Start of Recorded data

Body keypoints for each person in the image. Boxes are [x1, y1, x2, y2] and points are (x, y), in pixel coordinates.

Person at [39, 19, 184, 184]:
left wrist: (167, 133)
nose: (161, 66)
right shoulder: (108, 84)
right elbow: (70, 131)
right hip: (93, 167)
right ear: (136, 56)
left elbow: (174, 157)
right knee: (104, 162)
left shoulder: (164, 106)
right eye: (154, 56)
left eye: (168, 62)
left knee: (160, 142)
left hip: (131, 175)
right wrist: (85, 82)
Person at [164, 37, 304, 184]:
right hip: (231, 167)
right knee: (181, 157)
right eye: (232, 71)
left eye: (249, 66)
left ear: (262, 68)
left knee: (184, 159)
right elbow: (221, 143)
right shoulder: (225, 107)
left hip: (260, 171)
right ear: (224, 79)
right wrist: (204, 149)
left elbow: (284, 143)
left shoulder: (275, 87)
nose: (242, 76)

End of Recorded data

> [Exercise details]
Copy exactly the lines from the one with "right wrist: (85, 82)" down to the last line of the records above, and leave out everything else.

> [Result]
right wrist: (85, 82)
Person at [164, 37, 304, 184]:
right hip: (231, 167)
right knee: (181, 157)
right eye: (232, 71)
left eye: (249, 66)
left ear: (262, 68)
left knee: (184, 159)
right elbow: (221, 143)
right shoulder: (225, 107)
left hip: (260, 171)
right ear: (224, 79)
right wrist: (204, 149)
left elbow: (284, 143)
left shoulder: (275, 87)
nose: (242, 76)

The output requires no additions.